According to a further aspect, the present invention provides a medical device having a body which includes a thermally transmissive region disposed on the surface of the body, a support slide disposed within the body and proximal to the thermally transmissive region, and a flexible fluid transport member slidably mounted to the support slide.
According to yet another aspect, the present invention provides a method of treating a selected portion of tissue. An appropriate medical device having a fluid transport path and a thermally transmissive region disposed therein is provided. The medical device is located within the selected portion of tissue. A flexible member which substantially surrounds the thermally transmissive region is inflated. The fluid transport path is moved to a selected portion of the flexible member. A thermally active fluid is circulated within the fluid transport path to deliver a medically effective amount of thermal energy to the selected portion of tissue.
According to still yet another aspect, the present invention provides a method of delivering a medically efficacious amount of energy to a selected tissue using a medical device having a thermally transmissive region, an expandable membrane substantially surrounding the thermally transmissive region and a thermal fluid path thermally coupled to the thermally transmissive region. At least a portion of the thermally transmissive region is positioned adjacent to the selected tissue. The selected tissue is compressed by activating the expandable membrane. The thermal fluid path is moved to a position proximal to an inner surface of the expandable membrane. A thermally active fluid is circulated within the thermal fluid path which transfers a therapeutic amount of energy to the selected tissue.
In yet another aspect, the present invention provides a method of treating a tissue using a medical device which has a thermally transmissive region and an axially off-center fluid path thermally coupled to the thermally transmissive region. At least a portion of the thermally transmissive region is positioned proximal to the tissue to be treated. The axially off-center fluid path is positioned closest to the portion of the thermally transmissive region which is proximal to the tissue to be treated. An energetic fluid is circulated within the axially off-center fluid path.

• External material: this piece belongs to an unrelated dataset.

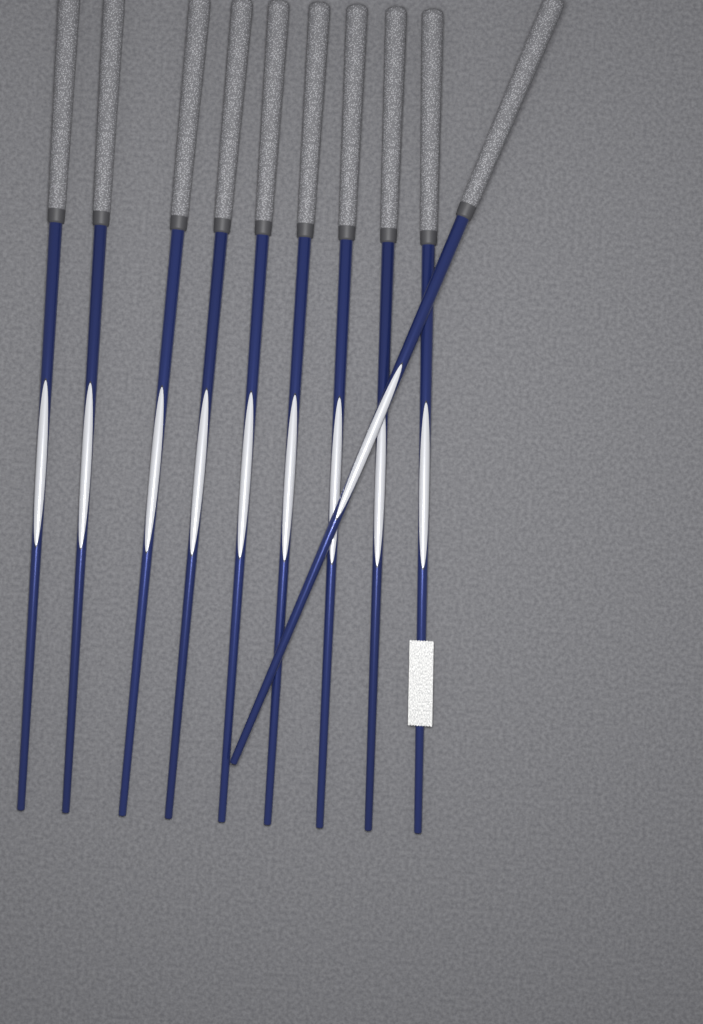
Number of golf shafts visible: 10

According to still another aspect, the present invention provides a method of treating a selected tissue which uses a medical device that has a thermally transmissive region, an expandable member substantially surrounding the thermally transmissive region and a moveable fluid path thermally coupled to the thermally transmissive region. The expandable member is expanded against the selected tissue. The moveable fluid path is moved in a direction towards the selected tissue. An energetic fluid is circulated within the moveable fluid path to deliver a medically effective amount of thermal energy to the selected tissue.
In yet a further aspect, the present invention provides a method of treating a selected tissue which utilizes a medical device with a body, a fluid transport member disposed within the body, an outer member substantially surrounding the fluid transport member, a chamber disposed between the outer member and the fluid transport member; and a means to vary a relative distance between the outer member and the fluid transport member. The medical device is positioned to contact the selected tissue. The outer member is expanded by injecting a bio-compatible fluid into the chamber. The relative distance between the fluid transport member and the outer member is decreased until a selected distance is reached. A thermally active fluid is injected into the fluid transport member for a medically effective period of time.